We were leaving when I brought up Li Po and the hermetical tradition of (and joy in) nature, contemplation, and solitude (and sometimes drunkenness). Clearly the Beats are trying to be beatific in this fashion. Rory interrupted to say he’d never read Asian literature and wondered if it was better to have read deeply but narrowly, or widely but shallowly. Then he went to put money in the meter.

The very notion of loss of self (in nature, in time, in culture) is a hard pill to swallow in the West, which is why so many toupees and red sports cars are sold here each year. (I can’t afford either, so I’ve had to become a blogger in midlife instead.) Eliot’s depersonalized writing is meant as hard solace (both for artist and for reader), in exchange for the extinguishing of self, but it’s very different from, say, the bliss of Buddhic repose.

In the West, our attitude to our place in the flow of time and nature is more likely to be a fascinated horror, as in Moby Dick (“The intense concentration of self in the middle of such a heartless immensity, my God! who can tell it?”), or a paranoia and rage at otherness, as in Nausea. This is not the writings’ fault; it’s merely reflecting the culture. When young (and other) readers fear literature, what they fear, maybe, is the long view, which tends to strip away comfortable illusions about behavior, busyness, and agreed-upon importance and to show them where we truly are. (God knows they don’t fear portrayals of sex and violence.)

In any case, the fear of art is built into our culture ( Who’s Afraid of Virginia Woolf?) and is used as excuse not to engage with it. Woody Allen has a great joke: “I took a speed reading course and read War and Peace in twenty minutes. It involves Russia.” But while length may frighten off some readers and complicated patronymics can be tedious, War and Peace is actually made up of short, vivid chapters that stand nearly on their own, and the language (of the Garnett translation, anyway) is simple and direct.

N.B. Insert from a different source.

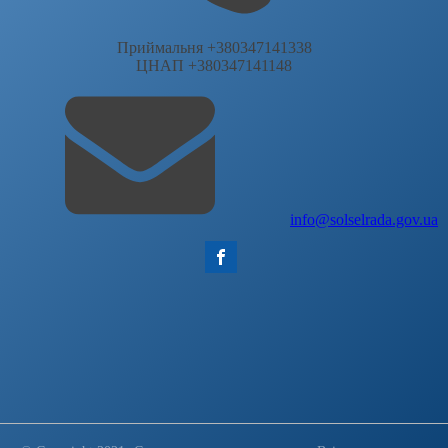
Приймальня +380347141338
ЦНАП +380347141148
info@solselrada.gov.ua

The thing springs to shocking life and transcends time and place, just when it’s most specific. We recognize characters, written so long ago—and besides, that was another country—as if they were people we live with, and their problems and love and hypocrisies are our own. There’s something unsettling in a view of human struggles so clear that it short-circuits time to talk about us as well as them.

I think that’s what Gertrude Stein is saying here, in “What Are Master-pieces and Why Are There So Few of Them”:

And so there are very few master-pieces of course there are very few master-pieces because to be able to know that is not to have identity and time but not to mind talking as if there was because it does not interfere with anything and to go on being not as if there were no time and identity but as if there were and at the same time existing without time and identity is so very simple that it is difficult to have many who are that. And of course that is what a master-piece is and that is why there are so few of them and anybody really anybody can know that.

I think that’s what she’s saying. You know she scares me a little.